• **RECORDS SUPPLIED**
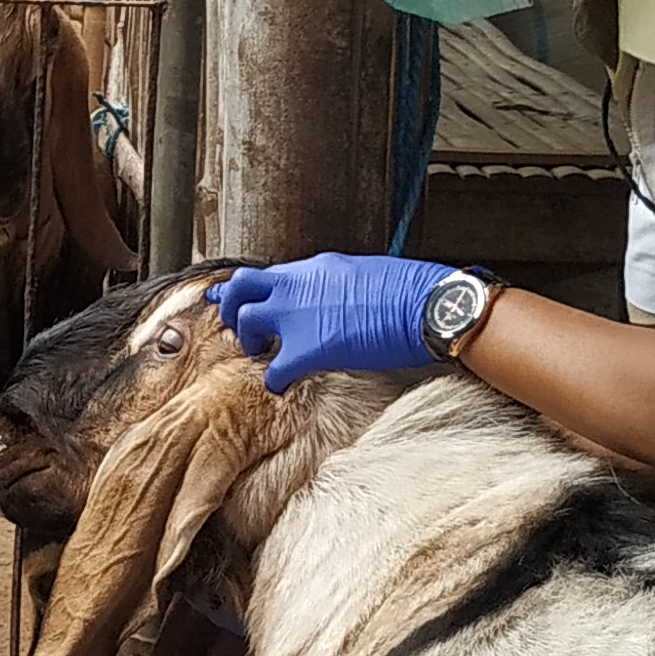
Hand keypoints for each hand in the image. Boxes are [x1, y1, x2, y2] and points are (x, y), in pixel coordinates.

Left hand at [207, 253, 450, 390]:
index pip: (267, 274)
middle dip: (232, 308)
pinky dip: (273, 381)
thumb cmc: (410, 291)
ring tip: (261, 354)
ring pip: (246, 322)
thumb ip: (336, 285)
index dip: (244, 288)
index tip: (225, 296)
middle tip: (237, 328)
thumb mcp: (364, 274)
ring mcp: (299, 314)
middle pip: (241, 288)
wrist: (429, 306)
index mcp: (316, 268)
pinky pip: (274, 370)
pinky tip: (280, 387)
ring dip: (249, 342)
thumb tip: (332, 298)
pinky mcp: (309, 348)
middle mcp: (299, 284)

• **ASSIGNMENT**
A single number is expected: how many lines in the entries contain "hand".

• **RESPONSE BELOW**
2